2.8. T7 Endonuclease 1 (T7E1) assay
We prepared plasmids expressing SpCas9 and gRNA using the In-Fusion HD Cloning Kit (Clontech,639648). In brief, SpCas9 was expressed downstream of the hPGK promoter, and each gRNA sequence was placed downstream of the U6 promoter. These plasmids were transfected into HEK293T cells using PolyJet In Vitro DNA Transfection Reagent (SignaGen Labpratories, SL100688), and genomic DNA was purified from the harvested cells after 24 h using the QIAamp DNA Mini Kit (Qiagen, 56304). Genomic DNA was tested with PCR using primers designed to contain the gRNA sequence. For gRNA1 and gRNA3, PCR was performed using the following primers: 5′-tgtacttaaccactggactacctgcc-3′ and 5′-gtctcctttatgcattttgctgcaac-3'. For gRNA2 and gRNA4, PCR was performed using the following primers: 5′-gagatatccagtcaccaatcc-3′ and 5′-gtgtaagagcagatgtactggag-3'. The PCR product was analyzed using a T7 endonuclease 1 (T7E1) mismatch detection assay according to the manufacturer's protocol with the EnGen Mutation Detection Kit (New England Biolabs, E3321S). The density of the amplicon and digested band was determined with software (Image Lab 3.0; Bio-Rad).
2.9. Dead cell detection
The vulnerability of cultured SH-SY5Y cells expressing CDKN2BAS-1 mutations was measured using the Incucyte live-cell imaging system (Sartorius). One day prior to lentiviral transduction, SH-SY5Y cells stably expressing SpCas9 were seeded in a 96-well plate (Incucyte Imagelock 96-well plate; BA-04856). The cells were infected with dual gRNA-overexpressing lentivirus (multiplicity of infection 20) in the presence of 2 μg/ml polybrene. Four hours after infection, the medium was changed to a fresh medium containing Annexin V red dye (4641, Sartorius) and Caspase3/7 green dye (4440, Sartorius). Live-cell images were captured every 6 h until the end point at 72 h.

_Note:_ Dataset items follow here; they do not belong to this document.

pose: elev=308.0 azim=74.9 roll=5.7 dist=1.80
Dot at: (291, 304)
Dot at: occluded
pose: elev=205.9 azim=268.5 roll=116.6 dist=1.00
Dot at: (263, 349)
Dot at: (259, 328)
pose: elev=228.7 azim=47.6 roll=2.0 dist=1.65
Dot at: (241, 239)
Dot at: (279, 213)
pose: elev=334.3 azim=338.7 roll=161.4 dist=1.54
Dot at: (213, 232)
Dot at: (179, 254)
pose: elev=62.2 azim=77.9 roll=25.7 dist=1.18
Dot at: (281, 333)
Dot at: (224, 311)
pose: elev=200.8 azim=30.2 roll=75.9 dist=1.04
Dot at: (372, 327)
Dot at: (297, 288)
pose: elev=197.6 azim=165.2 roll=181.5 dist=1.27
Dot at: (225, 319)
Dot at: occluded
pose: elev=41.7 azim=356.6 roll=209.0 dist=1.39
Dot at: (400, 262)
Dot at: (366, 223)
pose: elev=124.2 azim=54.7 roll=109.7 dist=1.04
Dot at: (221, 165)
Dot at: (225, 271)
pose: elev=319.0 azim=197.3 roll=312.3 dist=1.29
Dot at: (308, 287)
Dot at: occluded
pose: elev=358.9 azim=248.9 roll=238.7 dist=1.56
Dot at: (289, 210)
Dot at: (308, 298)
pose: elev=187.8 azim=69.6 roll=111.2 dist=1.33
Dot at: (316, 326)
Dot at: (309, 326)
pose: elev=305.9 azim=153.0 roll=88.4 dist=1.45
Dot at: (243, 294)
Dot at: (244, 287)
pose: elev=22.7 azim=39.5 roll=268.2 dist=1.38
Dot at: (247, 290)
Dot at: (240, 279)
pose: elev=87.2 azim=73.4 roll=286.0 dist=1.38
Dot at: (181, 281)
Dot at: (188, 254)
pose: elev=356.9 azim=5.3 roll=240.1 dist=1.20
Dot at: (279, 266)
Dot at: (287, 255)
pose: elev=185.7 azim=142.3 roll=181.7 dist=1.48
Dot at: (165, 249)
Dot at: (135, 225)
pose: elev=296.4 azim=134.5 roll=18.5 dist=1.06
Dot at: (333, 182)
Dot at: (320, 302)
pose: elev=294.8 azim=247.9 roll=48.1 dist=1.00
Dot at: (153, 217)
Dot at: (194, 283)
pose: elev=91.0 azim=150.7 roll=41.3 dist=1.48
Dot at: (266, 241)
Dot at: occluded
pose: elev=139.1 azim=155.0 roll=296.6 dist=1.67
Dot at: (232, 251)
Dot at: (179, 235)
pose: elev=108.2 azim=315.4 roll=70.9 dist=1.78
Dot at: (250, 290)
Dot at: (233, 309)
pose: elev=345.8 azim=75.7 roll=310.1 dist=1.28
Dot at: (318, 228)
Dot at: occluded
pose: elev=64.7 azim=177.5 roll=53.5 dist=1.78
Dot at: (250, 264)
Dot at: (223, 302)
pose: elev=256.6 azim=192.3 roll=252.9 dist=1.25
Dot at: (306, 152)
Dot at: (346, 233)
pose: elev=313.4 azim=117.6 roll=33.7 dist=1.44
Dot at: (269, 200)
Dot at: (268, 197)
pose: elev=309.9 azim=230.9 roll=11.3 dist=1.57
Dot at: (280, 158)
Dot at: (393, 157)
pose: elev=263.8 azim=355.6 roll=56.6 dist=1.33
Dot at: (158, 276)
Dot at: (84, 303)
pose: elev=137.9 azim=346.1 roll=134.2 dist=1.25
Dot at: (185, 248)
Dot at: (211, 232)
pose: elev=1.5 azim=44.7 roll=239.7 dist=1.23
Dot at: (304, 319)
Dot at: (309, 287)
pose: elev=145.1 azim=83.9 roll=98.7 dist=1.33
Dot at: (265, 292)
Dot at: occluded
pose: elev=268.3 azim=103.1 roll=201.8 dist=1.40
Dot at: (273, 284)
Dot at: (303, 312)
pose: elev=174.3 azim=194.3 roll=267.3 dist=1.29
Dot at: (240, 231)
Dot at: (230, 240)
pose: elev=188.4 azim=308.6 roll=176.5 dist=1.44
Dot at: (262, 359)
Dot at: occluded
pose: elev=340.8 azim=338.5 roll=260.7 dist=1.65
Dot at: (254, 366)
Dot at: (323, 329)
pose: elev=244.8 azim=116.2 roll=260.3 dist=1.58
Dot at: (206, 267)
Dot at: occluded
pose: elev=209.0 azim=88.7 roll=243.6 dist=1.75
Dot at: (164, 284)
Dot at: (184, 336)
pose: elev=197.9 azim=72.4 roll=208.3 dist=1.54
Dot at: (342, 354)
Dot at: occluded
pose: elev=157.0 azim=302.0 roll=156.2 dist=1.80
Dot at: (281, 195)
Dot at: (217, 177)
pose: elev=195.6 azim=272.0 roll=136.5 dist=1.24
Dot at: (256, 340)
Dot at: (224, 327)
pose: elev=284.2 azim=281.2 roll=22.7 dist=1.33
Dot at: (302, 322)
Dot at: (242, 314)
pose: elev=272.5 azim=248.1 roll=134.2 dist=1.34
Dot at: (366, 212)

2.10. Quantitative reverse transcription PCR
EGFP-positive SH-SY5Y cells were purified after lentivirus vector infection to drive CDKN2B-AS1 expression. The purified SH-SY5Y cells were used to extract total RNA using the RNeasy Micro kit (74004, Qiagen) and cDNA was synthesized using SuperScript III (18080051, Invitrogen). Quantitative PCR (qPCR) was performed with the 7500 Fast Real-Time PCR System (Life Technologies, Inc.) using TaqMan Fast Universal PCR Master Mix (Life Technologies, Inc.). Predesigned primers were purchased from Invitrogen and used for RT-PCR, including CDKN2B-AS1 (Hs01390879) and GAPDH (Hs02786624). Quantitative PCR (qPCR) was performed under the following cycling conditions: 95 °C for 20 s and 40 cycles at 95 °C for 3 s and 60 °C for 30 s. Relative mRNA levels of CDKN2B-AS1 were determined from the ΔCt values and normalized to GAPDH expression.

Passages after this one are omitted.